According to Post, the “Boulevard” name is at the core of its brand experience. “Their stores all have a central thoroughfare, or boulevard, reminiscent of Main Street in a small town,” she explains. The retail strategist and her team worked closely with Boulevard’s management to adapt their Americana theme to this new 35,000-square-foot Cedar City store. “My goal was to create a shopping experience that the community could identify with,” she explains. Learning how much geography, history and cultural celebrations have helped shape the town, Post decided to integrate elements of all three into her design.

Founded in the mid-1800s as an iron ore mining center, the town wasn’t fully connected with the rest of the country until the 1920s, when the rail line was built. Once the train depot was put in place, the town became a hub. “The entire store is modeled after a train terminal with a big, open main entrance three stories tall,” explains Steve Manwaring, creative director, advertising, for Boulevard Home Furnishings. “Once you enter the store, the guest services desk to the left resembles a ticket booth.” Post also incorporated other railroad elements, including one dramatic display. “We had a large replica of a locomotive custom built. It emerges from a wall as though it’s about to speed through the store,” she adds.
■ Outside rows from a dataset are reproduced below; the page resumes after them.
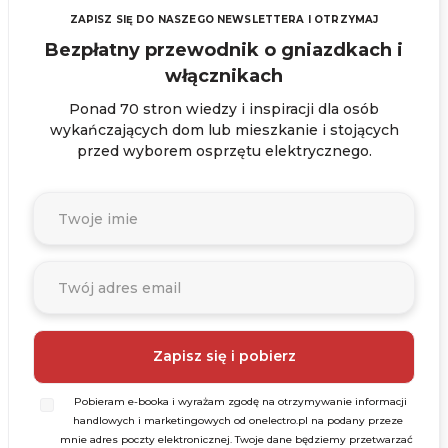
ZAPISZ SIĘ DO NASZEGO NEWSLETTERA I OTRZYMAJ
Bezpłatny przewodnik o gniazdkach i
włącznikach
Ponad 70 stron wiedzy i inspiracji dla osób
wykańczających dom lub mieszkanie i stojących
przed wyborem osprzętu elektrycznego.
Pobieram e-booka i wyrażam zgodę na otrzymywanie informacji
handlowych i marketingowych od onelectro.pl na podany przeze
mnie adres poczty elektronicznej. Twoje dane będziemy przetwarzać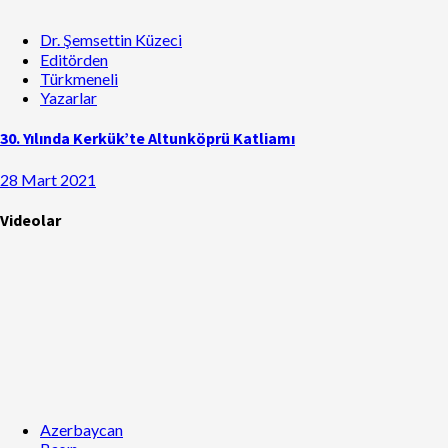
Dr. Şemsettin Küzeci
Editörden
Türkmeneli
Yazarlar
30. Yılında Kerkük’te Altunköprü Katliamı
28 Mart 2021
Videolar
Azerbaycan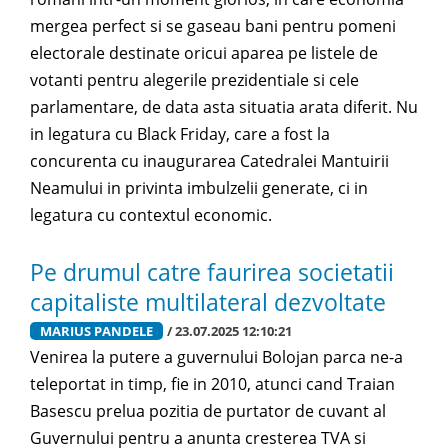
mergea perfect si se gaseau bani pentru pomeni
electorale destinate oricui aparea pe listele de
votanti pentru alegerile prezidentiale si cele
parlamentare, de data asta situatia arata diferit. Nu
in legatura cu Black Friday, care a fost la
concurenta cu inaugurarea Catedralei Mantuirii
Neamului in privinta imbulzelii generate, ci in
legatura cu contextul economic.
Pe drumul catre faurirea societatii
capitaliste multilateral dezvoltate
MARIUS PANDELE
/ 23.07.2025 12:10:21
Venirea la putere a guvernului Bolojan parca ne-a
teleportat in timp, fie in 2010, atunci cand Traian
Basescu prelua pozitia de purtator de cuvant al
Guvernului pentru a anunta cresterea TVA si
Geographically, Cedar City sits in a valley, surrounded by mountains, in high desert country. The town is close to incredible rock formations that look like a smaller version of Bryce Canyon. Many people retreat to their cabins and vacation homes in the mountains on weekends and for vacations. To bring the informal, rustic ambiance found in these vacation homes into the retail environment, Post introduced lodge-style details. She brought five natural gas fireplaces into the store, including one with an imposing stone façade several stories high, another dramatic “moment” that has a huge impact.



One of Cedar City’s biggest cultural events, the annual Utah Shakespeare Festival, takes place from June 25 through October 31. The retail strategist created an area for displaying elaborate Elizabethan costumes the actors wear during performances, as a way of celebrating the community’s most popular festival. She also created an entrance to the recliner and home theater departments that borrows from the one at Shakespeare’s Globe Theater in London.
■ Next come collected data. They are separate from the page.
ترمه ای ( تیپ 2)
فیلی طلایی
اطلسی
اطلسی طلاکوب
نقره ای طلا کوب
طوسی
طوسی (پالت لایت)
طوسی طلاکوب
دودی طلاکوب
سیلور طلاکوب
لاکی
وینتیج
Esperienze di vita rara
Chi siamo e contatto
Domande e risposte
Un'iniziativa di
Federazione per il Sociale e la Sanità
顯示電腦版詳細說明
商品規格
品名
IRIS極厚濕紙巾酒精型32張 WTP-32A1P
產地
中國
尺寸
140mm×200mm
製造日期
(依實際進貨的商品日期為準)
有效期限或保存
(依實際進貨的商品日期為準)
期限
This mountain community is also very much a family town and Post created a children’s department that the whole clan could appreciate. To keep kids entertained while parents make buying decisions, Post and her team included experiential activities. When parents shop for furniture for their kids, the little ones are nearby shooting hoops with Nerf balls and drawing on the chalkboard wall.



Post is passionate about bringing natural light into spaces she designs. Since the Cedar City store lacks windows, she integrated a clearstory that runs the length of, and above, the central boulevard. It allows indirect daylight to filter onto the pedestrian walkway that leads shoppers into the heart of the store.

Manwaring sums up why the design works so well for Boulevard’s market. “This community takes a lot of pride in who they are. By tying the store’s theme into its history, Connie has helped make this their store.”